What to work on: Could you reproduce every line of the listing below character for character?

--------------------------------

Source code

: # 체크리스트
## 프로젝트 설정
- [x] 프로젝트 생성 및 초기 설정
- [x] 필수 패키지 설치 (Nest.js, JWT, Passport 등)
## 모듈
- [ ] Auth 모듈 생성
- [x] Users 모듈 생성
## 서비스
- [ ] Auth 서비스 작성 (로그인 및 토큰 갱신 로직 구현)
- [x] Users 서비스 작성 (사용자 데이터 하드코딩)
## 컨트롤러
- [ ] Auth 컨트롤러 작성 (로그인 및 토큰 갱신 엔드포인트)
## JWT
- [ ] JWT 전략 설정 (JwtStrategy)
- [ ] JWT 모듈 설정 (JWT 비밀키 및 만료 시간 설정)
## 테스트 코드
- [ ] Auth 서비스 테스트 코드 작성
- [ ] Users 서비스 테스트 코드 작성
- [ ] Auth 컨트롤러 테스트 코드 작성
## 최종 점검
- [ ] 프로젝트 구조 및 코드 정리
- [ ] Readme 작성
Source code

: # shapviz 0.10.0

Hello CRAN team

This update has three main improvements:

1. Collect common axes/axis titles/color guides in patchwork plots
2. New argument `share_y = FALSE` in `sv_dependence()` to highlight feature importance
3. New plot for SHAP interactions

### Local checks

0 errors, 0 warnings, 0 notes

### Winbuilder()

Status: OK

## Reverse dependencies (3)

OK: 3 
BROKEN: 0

--------------------------------

Task answer:
Source code

: # 체크리스트
## 프로젝트 설정
- [x] 프로젝트 생성 및 초기 설정
- [x] 필수 패키지 설치 (Nest.js, JWT, Passport 등)
## 모듈
- [ ] Auth 모듈 생성
- [x] Users 모듈 생성
## 서비스
- [ ] Auth 서비스 작성 (로그인 및 토큰 갱신 로직 구현)
- [x] Users 서비스 작성 (사용자 데이터 하드코딩)
## 컨트롤러
- [ ] Auth 컨트롤러 작성 (로그인 및 토큰 갱신 엔드포인트)
## JWT
- [ ] JWT 전략 설정 (JwtStrategy)
- [ ] JWT 모듈 설정 (JWT 비밀키 및 만료 시간 설정)
## 테스트 코드
- [ ] Auth 서비스 테스트 코드 작성
- [ ] Users 서비스 테스트 코드 작성
- [ ] Auth 컨트롤러 테스트 코드 작성
## 최종 점검
- [ ] 프로젝트 구조 및 코드 정리
- [ ] Readme 작성
Source code

: # shapviz 0.10.0

Hello CRAN team

This update has three main improvements:

1. Collect common axes/axis titles/color guides in patchwork plots
2. New argument `share_y = FALSE` in `sv_dependence()` to highlight feature importance
3. New plot for SHAP interactions

### Local checks

0 errors, 0 warnings, 0 notes

### Winbuilder()

Status: OK

## Reverse dependencies (3)

OK: 3 
BROKEN: 0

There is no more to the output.